Come nasce una commedia musicale?

Posso rispondere come nascono le nostre commedie poiché non credo che esista un unico modo buono.

1. Trovare la storia
Bisogna trovare una storia che sia adattabile al palcoscenico. Non tutte le storie si adattano con facilità alla dimensione dello spazio fisso. Per alcuni secoli il teatro ha cercato di far viaggiare la fantasia del pubblico presentando ricostruzioni di scene e luoghi lontani: c’è stato un tempo che sul palco, nello stesso spettacolo, si alternavano sfilate di animali da circo, lussuose ambientazioni, battaglie navali… Oggi tutto questo lo fa molto meglio il cinema! Cimentarsi in una storia con tanti cambi di scena significa immediatamente creare problemi di spesa non indifferenti.
Pensando che la nostra proposta si doveva rivolgere alle scuole, abbiamo cercato una storia che non avesse bisogno di effetti speciali per impressionare.

2. Le coincidenze
L’associazione Missioni don Bosco mi chiese: “Che cosa faresti per far riflettere i giovani e i ragazzi sul tema della solidarietà?”. Nel contempo la scuola elementare San Giuseppe Cafasso di Torino cercava un testo “nuovo” da mettere in scena per la fine dell’anno. Una maestra suggerì la storia di Oscar Wilde, “The Selfish Giant”. Così è nata l’idea di sperimentare un percorso interdisciplinare che è durato tutto l’anno scolastico 2003-2004… quello che, più o meno, ora trovate in questo dvd-rom.

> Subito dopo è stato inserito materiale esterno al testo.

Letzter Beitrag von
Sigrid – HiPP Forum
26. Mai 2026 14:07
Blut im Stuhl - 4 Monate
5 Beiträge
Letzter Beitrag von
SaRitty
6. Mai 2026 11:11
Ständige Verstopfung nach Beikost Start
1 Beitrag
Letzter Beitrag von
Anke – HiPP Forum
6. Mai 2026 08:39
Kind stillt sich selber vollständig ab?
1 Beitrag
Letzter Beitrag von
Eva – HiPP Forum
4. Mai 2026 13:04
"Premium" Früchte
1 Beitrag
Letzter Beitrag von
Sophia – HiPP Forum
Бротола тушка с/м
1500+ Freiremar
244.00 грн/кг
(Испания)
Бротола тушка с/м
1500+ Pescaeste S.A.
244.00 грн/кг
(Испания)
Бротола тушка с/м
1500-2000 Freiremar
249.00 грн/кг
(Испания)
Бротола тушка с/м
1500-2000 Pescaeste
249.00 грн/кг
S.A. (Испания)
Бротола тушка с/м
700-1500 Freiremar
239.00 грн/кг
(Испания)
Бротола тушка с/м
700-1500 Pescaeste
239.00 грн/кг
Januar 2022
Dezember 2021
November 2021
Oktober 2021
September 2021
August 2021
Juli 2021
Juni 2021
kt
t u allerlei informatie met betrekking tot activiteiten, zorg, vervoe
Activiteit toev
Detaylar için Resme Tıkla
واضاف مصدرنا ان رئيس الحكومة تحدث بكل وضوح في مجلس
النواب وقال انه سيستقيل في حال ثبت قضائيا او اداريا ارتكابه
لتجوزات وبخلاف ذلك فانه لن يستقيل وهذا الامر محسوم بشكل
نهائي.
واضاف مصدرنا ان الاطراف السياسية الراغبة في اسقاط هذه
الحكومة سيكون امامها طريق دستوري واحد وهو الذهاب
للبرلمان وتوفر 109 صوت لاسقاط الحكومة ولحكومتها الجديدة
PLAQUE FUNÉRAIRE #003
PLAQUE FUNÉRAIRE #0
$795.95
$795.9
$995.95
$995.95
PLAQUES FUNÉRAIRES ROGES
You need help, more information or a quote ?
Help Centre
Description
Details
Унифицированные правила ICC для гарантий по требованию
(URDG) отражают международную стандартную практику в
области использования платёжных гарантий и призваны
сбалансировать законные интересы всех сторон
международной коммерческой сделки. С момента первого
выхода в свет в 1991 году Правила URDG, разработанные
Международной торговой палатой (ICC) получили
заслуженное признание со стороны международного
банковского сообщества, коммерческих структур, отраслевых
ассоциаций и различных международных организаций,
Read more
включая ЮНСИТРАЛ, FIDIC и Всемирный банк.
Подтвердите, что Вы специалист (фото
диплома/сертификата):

Perché il Gigante Egoista?
La storia ha un forte contenuto etico. Leggendola ho pensato: “Noi siamo i giganti del benessere, noi che viviamo in Europa, in Italia… ci lamentiamo, vogliamo sempre di più, ma in realtà viviamo nell’abbondanza. Ci comportiamo spesso come il Gigante di Oscar Wilde: il nostro giardino lo vogliamo tutto e solo per noi. È una scelta di chiusura che lentamente porta la tristezza nella nostra vita: l’apertura, la condivisione, la comunione dei beni invece porta alla pace e alla felicità.”
Era ciò che serviva per far riflettere i nostri figli sulla solidarietà.

La PrimaveraPerché il musical?
Dovendo rivolgermi ai ragazzi ho pensato che oggi il linguaggio della danza, del canto, della recitazione fosse il più adatto per comunicare con loro. È vero, tali linguaggi paiono piuttosto esclusivi di un mondo dello spettacolo frivolo e commerciale che di tutto si interessa, tranne della solidarietà, e quando lo fa, nasconde sempre un tornaconto di immagine e pubblicità.
Ma tant’è che qualcuno disse che non sono i mezzi ad essere in sé negativi, quanto piuttosto l’uso che noi ne facciamo… e allora perché non sfidare ad un uso diverso di questi linguaggi?

Perché il videoclip?
Uno spettacolo teatrale va visto in teatro… anche il più bello degli spettacoli,  portato in televisione, viene snaturato: il teatro ha dei tempi e ritmi diversi, ha bisogno del contatto diretto con il pubblico.
Riprendere semplicemente “Il Gigante Egoista” non sarebbe stato sufficiente per tenere desta l’attenzione dei ragazzi.
Gli adolescenti sono molto interessati ai videoclip, quelle storie di pochi minuti che commentano una canzone. Il canto e la danza sono protagonisti di questi prodotti… a volte anche la recitazione. Ci sono canali TV che trasmettono continuamente videoclip: i ragazzi ne sono affascinati. Temi e contenuti non sono propriamente educativi: d’altronde lo scopo è attirare l’attenzione a qualsiasi costo.
Perché non portare la sfida su questo campo?
Perché non dare al musical il ritmo e lo stile di un videoclip, ma della durata di 40 minuti?